→ Work instructions
Determine how many lines of the data include the word "buttons", and write only that number.

→ Material to process
● ● ● ● ● ● ●

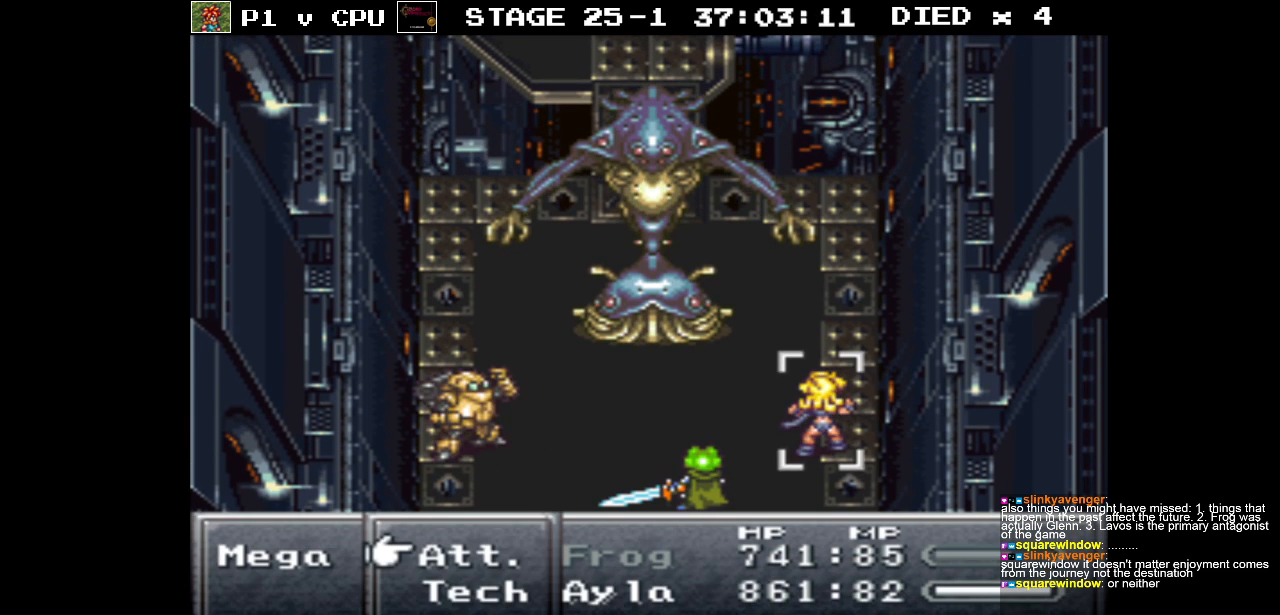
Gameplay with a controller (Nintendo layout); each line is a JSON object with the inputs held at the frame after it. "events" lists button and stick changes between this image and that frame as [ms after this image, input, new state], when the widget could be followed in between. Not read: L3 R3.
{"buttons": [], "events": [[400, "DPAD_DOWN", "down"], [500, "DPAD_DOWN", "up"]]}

● ● ● ● ● ● ●

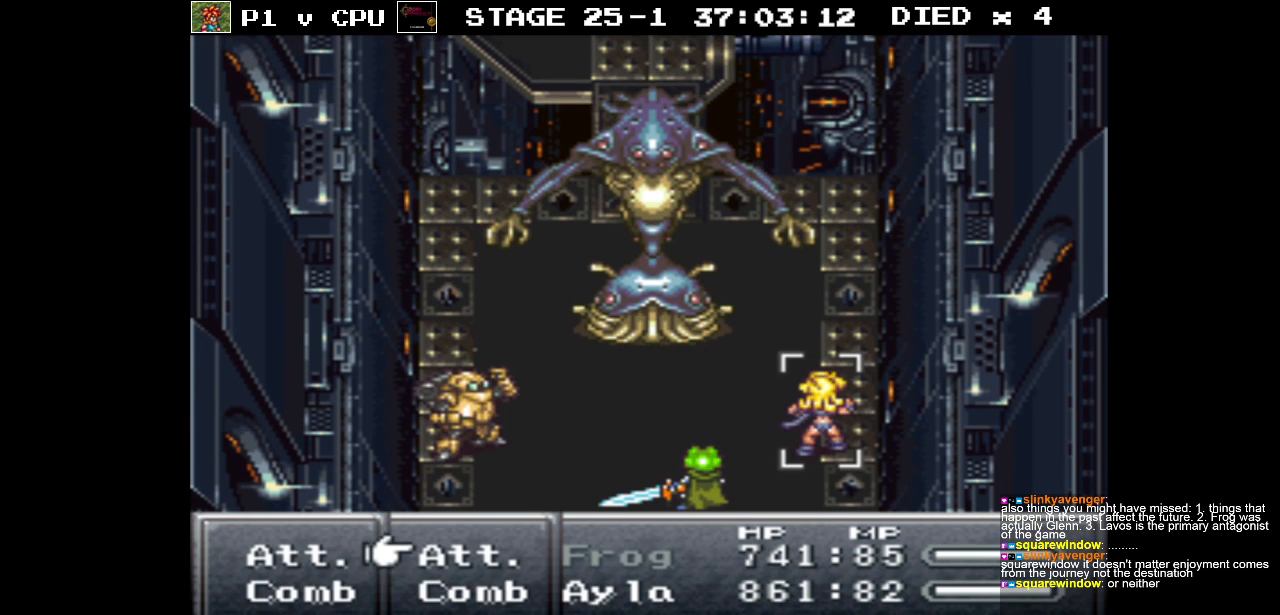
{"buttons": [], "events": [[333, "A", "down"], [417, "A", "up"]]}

● ● ● ● ● ● ●

→ Reply to the task
2